Data.

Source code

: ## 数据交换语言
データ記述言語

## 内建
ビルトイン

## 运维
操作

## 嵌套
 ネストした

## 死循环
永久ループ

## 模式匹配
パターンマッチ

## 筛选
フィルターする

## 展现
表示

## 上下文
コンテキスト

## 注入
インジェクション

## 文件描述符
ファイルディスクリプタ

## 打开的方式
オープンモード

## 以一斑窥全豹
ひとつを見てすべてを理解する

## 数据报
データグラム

What the exercise asks.
Restate the material above exactly, leaving nothing out.

Written reply.
Source code

: ## 数据交换语言
データ記述言語

## 内建
ビルトイン

## 运维
操作

## 嵌套
 ネストした

## 死循环
永久ループ

## 模式匹配
パターンマッチ

## 筛选
フィルターする

## 展现
表示

## 上下文
コンテキスト

## 注入
インジェクション

## 文件描述符
ファイルディスクリプタ

## 打开的方式
オープンモード

## 以一斑窥全豹
ひとつを見てすべてを理解する

## 数据报
データグラム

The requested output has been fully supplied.